Miedo
me dan los pactos entre caballeros, las aguas mansas y las apariencias del ser.
Pactos entre político y comisario, maneras protocolarias aprendidas en
cualquier universidad privada, y el mundo moderno en el que se premia el parecer.
Miedo me da esta prensa, cada vez más desahogada, que reconoce públicamente sus
campañas para el descrédito de aquello que no le gusta. Miedo me dan la
majestuosidad de los objetos, que representan una forma que no esconde su vida inútil, y la subida de la cesta de la compra.
Que la fruta se haya convertido en
una joya deseable, que los espíritus humildes estén sobrecargados de horas de
trabajo y ansiedades, que los hombres –con poder o sin él- no salgan ofendidos a
la calle por los asesinatos, violaciones y daños que se les están haciendo a
las mujeres.
Que los muy, muy, muy ricos –como decía
Scott Fitzgerald- se crean mejores que nosotros. Que los grandes oligopolios
presionen con sus sombras a cualquiera que ellos crean que no les representa. Que
sigamos sin exigir el derecho de ensimismarnos, el derecho de concentrar
nuestra mente en algo más allá de un titular pretencioso, de un tuit o un
fragmento malintencionado. Que hoy la sandía sea un bien de lujo y que la
infancia, parte esencial de la infancia, espere la generosidad de un bocadillo
en una escuela de verano porque ellos no tienen derecho a ver el mar. Que,
encima, seamos creyentes del “Virgencita, virgencita me quede como estoy”. Es,
cuanto menos, una estafa a nuestra inteligencia y a un corazón que quiere estar
sosegado para disfrutar de los placeres del arte.

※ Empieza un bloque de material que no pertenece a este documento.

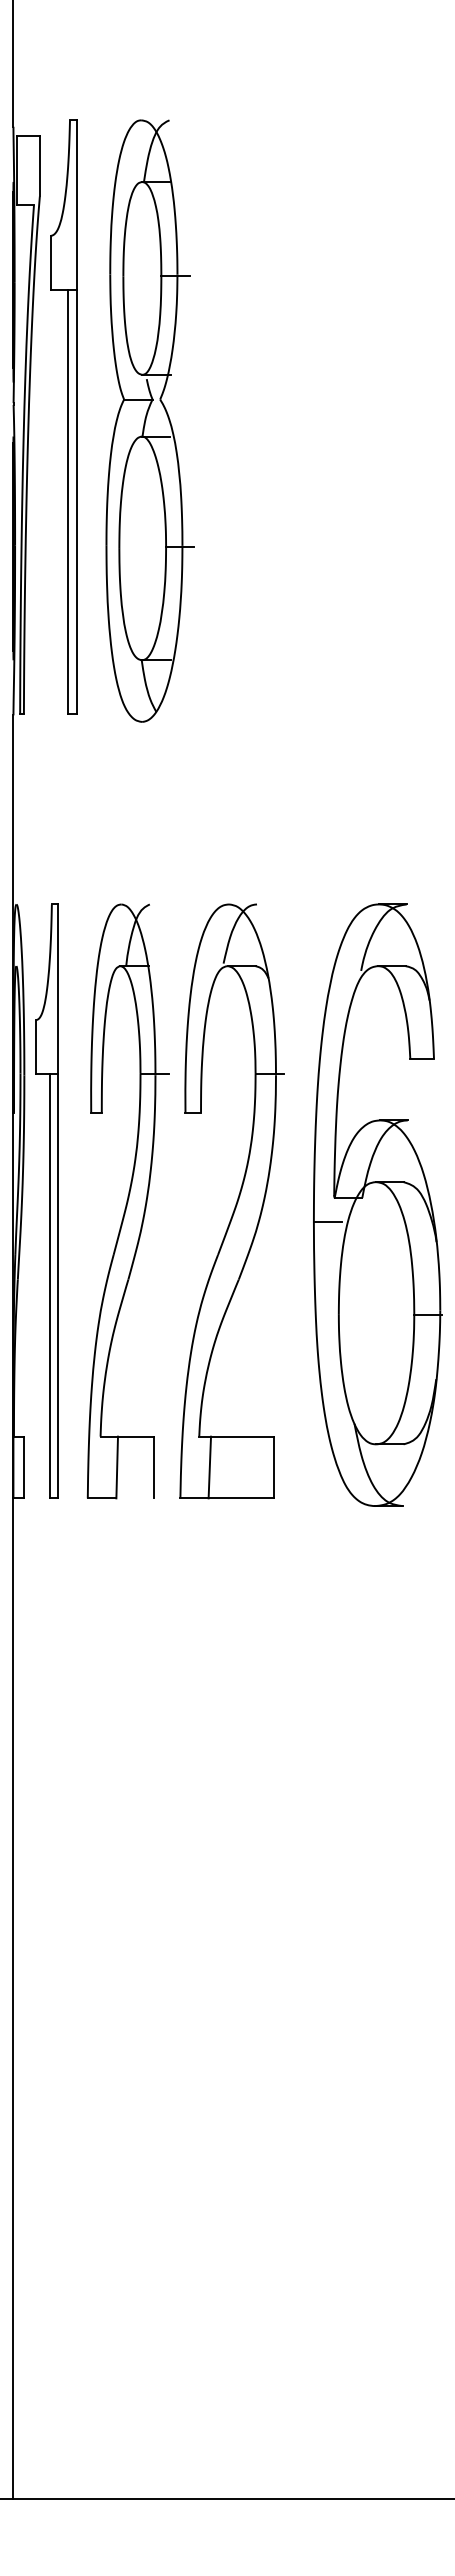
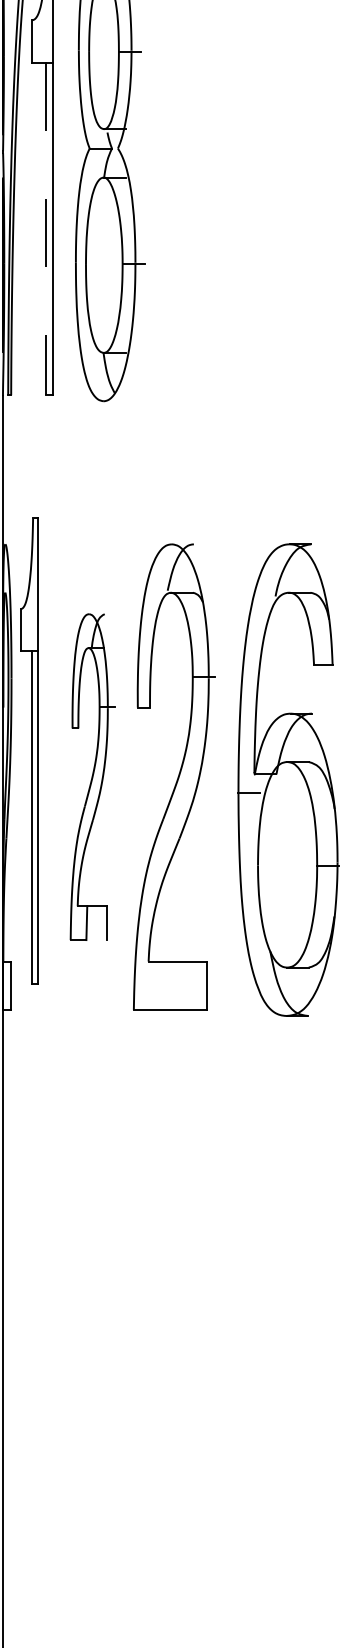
line: (67, 502) -> (45, 229), solid -> dashed
part: (46, 1200) -> (28, 750), moved
part: (127, 1201) -> (92, 777), size x0.7
line: (209, 1467) -> (156, 985), removed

Esos niños y niñas que esperan la
comida que se reparte, el tiempo en que su creatividad se les reconozca y
tengan la posibilidad de inventar otros juegos alejados de la noción de jerarquía; esa infancia que tiene que aprende lo que es el amor cortés, que sueña con las pistas de
tenis, las nieves y sus estaciones de esquí, que tal vez ha escuchado recitar a algún maestro los versos sobre la mar de Alberti, que tal vez alguna maestra le habló de los claros del
bosque de María Zambrano y del sabor de los pomelos y aguacates. Esa infancia merece saber
que un día hubo alguien que pensó en sus sonrisas con respeto, que no nos rendimos en
nuestro afán comprensivo y que hay otra vida más allá del vasallaje.